Data records >>
────────────────────────────────────────
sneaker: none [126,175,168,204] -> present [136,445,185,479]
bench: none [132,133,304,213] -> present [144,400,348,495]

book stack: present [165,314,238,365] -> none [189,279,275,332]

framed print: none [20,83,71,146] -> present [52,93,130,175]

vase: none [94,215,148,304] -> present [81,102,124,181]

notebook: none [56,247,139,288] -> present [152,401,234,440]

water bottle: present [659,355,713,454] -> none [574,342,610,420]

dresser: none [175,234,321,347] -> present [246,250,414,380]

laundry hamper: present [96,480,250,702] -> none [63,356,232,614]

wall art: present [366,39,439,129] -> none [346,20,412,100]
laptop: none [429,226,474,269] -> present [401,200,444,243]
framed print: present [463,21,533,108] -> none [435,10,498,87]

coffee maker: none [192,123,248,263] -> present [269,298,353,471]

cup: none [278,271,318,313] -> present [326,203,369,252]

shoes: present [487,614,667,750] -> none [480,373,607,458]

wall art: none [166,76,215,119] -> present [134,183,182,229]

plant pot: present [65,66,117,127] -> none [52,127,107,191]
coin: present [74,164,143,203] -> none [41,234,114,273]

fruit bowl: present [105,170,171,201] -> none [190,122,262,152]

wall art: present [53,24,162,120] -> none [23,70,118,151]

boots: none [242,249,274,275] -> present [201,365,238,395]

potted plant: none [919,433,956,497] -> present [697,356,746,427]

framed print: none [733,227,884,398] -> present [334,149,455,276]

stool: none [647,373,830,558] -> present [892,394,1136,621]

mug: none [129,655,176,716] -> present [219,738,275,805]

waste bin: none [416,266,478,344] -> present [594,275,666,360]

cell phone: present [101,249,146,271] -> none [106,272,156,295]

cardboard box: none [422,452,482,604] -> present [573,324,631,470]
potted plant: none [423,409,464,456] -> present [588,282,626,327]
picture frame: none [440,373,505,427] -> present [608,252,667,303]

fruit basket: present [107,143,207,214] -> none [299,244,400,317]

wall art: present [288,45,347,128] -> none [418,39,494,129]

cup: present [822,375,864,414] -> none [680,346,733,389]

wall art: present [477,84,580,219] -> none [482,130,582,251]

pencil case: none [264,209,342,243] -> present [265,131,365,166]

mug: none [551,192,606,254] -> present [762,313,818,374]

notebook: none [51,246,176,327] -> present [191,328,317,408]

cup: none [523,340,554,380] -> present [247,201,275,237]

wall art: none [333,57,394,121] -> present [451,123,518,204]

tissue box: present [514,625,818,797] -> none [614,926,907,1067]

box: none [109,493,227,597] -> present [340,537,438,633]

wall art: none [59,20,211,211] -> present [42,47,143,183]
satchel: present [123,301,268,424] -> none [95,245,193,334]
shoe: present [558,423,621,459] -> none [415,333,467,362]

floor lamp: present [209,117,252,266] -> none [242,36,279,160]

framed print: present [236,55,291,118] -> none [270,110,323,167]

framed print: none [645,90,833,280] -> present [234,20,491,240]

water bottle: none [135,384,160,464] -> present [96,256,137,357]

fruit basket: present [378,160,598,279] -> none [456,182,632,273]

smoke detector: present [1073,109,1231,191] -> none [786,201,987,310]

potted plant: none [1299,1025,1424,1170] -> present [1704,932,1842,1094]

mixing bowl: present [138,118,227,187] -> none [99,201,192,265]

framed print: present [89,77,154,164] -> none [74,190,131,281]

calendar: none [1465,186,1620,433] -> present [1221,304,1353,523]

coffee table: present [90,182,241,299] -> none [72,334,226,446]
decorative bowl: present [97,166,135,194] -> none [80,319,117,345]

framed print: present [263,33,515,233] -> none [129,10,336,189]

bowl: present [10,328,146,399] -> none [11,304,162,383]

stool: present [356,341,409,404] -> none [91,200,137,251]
────────────────────────────────────────
TASK OBJECTIVE >> When the line containing "fruit basket: present [378,160,598,279]" is found in the records above, restate it and every later line word for word through the last one, and nothing more.

ANSWER SECTION >>
fruit basket: present [378,160,598,279] -> none [456,182,632,273]

smoke detector: present [1073,109,1231,191] -> none [786,201,987,310]

potted plant: none [1299,1025,1424,1170] -> present [1704,932,1842,1094]

mixing bowl: present [138,118,227,187] -> none [99,201,192,265]

framed print: present [89,77,154,164] -> none [74,190,131,281]

calendar: none [1465,186,1620,433] -> present [1221,304,1353,523]

coffee table: present [90,182,241,299] -> none [72,334,226,446]
decorative bowl: present [97,166,135,194] -> none [80,319,117,345]

framed print: present [263,33,515,233] -> none [129,10,336,189]

bowl: present [10,328,146,399] -> none [11,304,162,383]

stool: present [356,341,409,404] -> none [91,200,137,251]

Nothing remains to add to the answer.